On recognition as illegal and cancellation of the order to conduct an audit event
No.6001-23-00-6ap/686 dated 09/21/2023
Plaintiff: K LLP
Respondent: The Committee of Internal State Audit of the Ministry of Finance of the Republic of Kazakhstan (hereinafter – the CCGA)
The subject of the dispute: on the recognition of the unlawful and cancellation of the order to conduct an audit event (act on the appointment of an audit) dated November 1, 2022 No. 5.
Review of the plaintiff's cassation appeal.
PLOT: Upon the appeal of the NGO "A" about violations of the law when signing acts of completed works under the public procurement contract, the CCGA issued an order No. 5 dated October 20, 2022 regarding the Ministry of Energy.

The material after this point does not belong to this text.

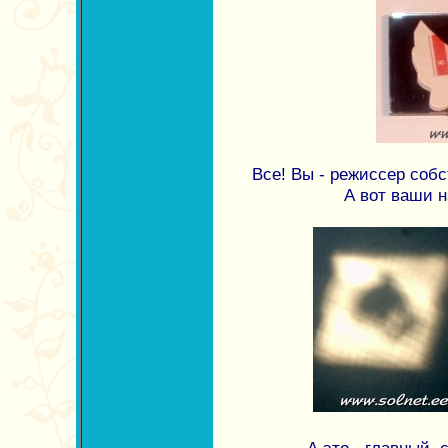
Все! Вы - режиссер собс
А вот ваши н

Based on the appeal of A.K., received by the CCGA from the Department for Combating Corruption (Anti-Corruption Service) in the Karaganda region, the CCGA appointed an audit against the plaintiff, Act No. 5 of November 1, 2022. The plaintiff challenged this act in the SMAS, which determined that the claim was returned as not subject to consideration in administrative proceedings.
Judicial acts:
1st instance: the claim is returned.
Appeal: left unchanged.
Cassation: the rulings were annulled, the case was sent to the court of first instance for consideration on the merits.
Conclusions: As a key argument, the court of first instance pointed out that the Committee's order to conduct an audit against the plaintiff does not realize or restrict his rights and legitimate interests, does not generate any legal consequences for him.
The IAS also believes that the audit order is not a response measure of financial control, whereas an order issued based on the results of audit activities may have adverse consequences for the plaintiff.
In the opinion of this court, in the case under consideration, the order to conduct audit activities does not in itself have any burdensome consequences for the plaintiff, and arguments about disagreement with him are subject to evaluation when challenging the final burdensome act. However, the key conclusion of the local courts that the contested act does not entail any legal consequences for the plaintiff is erroneous.
The competence of the Committee to issue an order for an audit (an act on the appointment of an audit) in relation to the plaintiff is not disputed by anyone. At the same time, such an instruction, as can be seen from the norms of paragraphs 1, 2 of Article 21, paragraph 2 of Article 37, Article 59 of the Law "On State Audit and Financial Control", Article 462 of the Administrative Code:
a) is an administrative act;
b) creates certain rights for the plaintiff and imposes on him the duties established by law;
c) it has negative consequences for the plaintiff in case of non-fulfillment, as it is provided by measures of state coercion in the form of administrative liability.
The Judicial Board also proceeds from the fact that at the time of the appeal of the act on the appointment of an inspection, it had not been completed. Consequently, the defendant did not accept the final administrative act based on the results of the audit.
The return of the claim by the courts would be legitimate in the event that the audit is completed and the final administrative act is issued, since then the act of appointing the audit acquires the status of administrative evidence and it is not subject to separate challenge.
Taken together, the judicial board considers that the courts, in returning the claim, incorrectly applied the norms of substantive and procedural law and issued unlawful judicial acts. This is the legal basis for the cancellation of the court rulings disputed by the cassator.